Wśród zaprezentowanych przez PKP wariantów znalazły się:

  1. Realizacja w trybie standardowym – inwestycja prowadzona samodzielnie przez PKP, z rozpoczęciem prac około 2028–2029 roku.

  2. Model współpracy z samorządem – finansowanie po stronie PKP, a po zakończeniu przebudowy przejęcie zarządzania dworcem przez miasto na 15 lat, co mogłoby przyspieszyć inwestycję do około 2027 roku.

  3. Miasto jako inwestor zastępczy – PKP przekazuje środki, natomiast miasto prowadzi inwestycję organizacyjnie i formalnie.

Jak zaznaczył prezydent, żaden z tych wariantów nie oznacza finansowania remontu przez miasto, a jedynie ewentualne przejęcie obowiązków organizacyjnych lub zarządczych.

Centrum przesiadkowe – odrębna inwestycja miasta

Prezydent podkreślił również, iż budowa centrum przesiadkowego w sąsiedztwie dworca jest odrębną inwestycją miejską, niezależną od przebudowy dworca PKP.

„Centrum przesiadkowe to projekt miasta. Dworzec PKP nie jest jego częścią, choć z punktu widzenia funkcjonalnego sensowne byłoby skoordynowanie obu przedsięwzięć w czasie” – zaznaczył.

Nabór wniosków o dofinansowanie budowy centrum przesiadkowego planowany jest na kwiecień przyszłego roku.

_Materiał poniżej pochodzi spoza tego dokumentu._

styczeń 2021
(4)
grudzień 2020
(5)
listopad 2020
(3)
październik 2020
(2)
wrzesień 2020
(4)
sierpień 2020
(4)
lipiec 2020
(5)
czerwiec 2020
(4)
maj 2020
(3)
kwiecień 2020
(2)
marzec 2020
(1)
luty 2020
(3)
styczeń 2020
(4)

Decyzje po analizie dokumentów

Miasto oczekuje w tej chwili na projekt umowy i szczegółowe warunki współpracy przygotowane przez PKP. Po ich analizie możliwe będzie podjęcie dalszych decyzji, które – jak zapowiedział prezydent – będą przedmiotem dyskusji z radnymi i mieszkańcami.

„To są decyzje długofalowe, dlatego muszą być podejmowane odpowiedzialnie i w oparciu o konkretne dokumenty” – podsumował.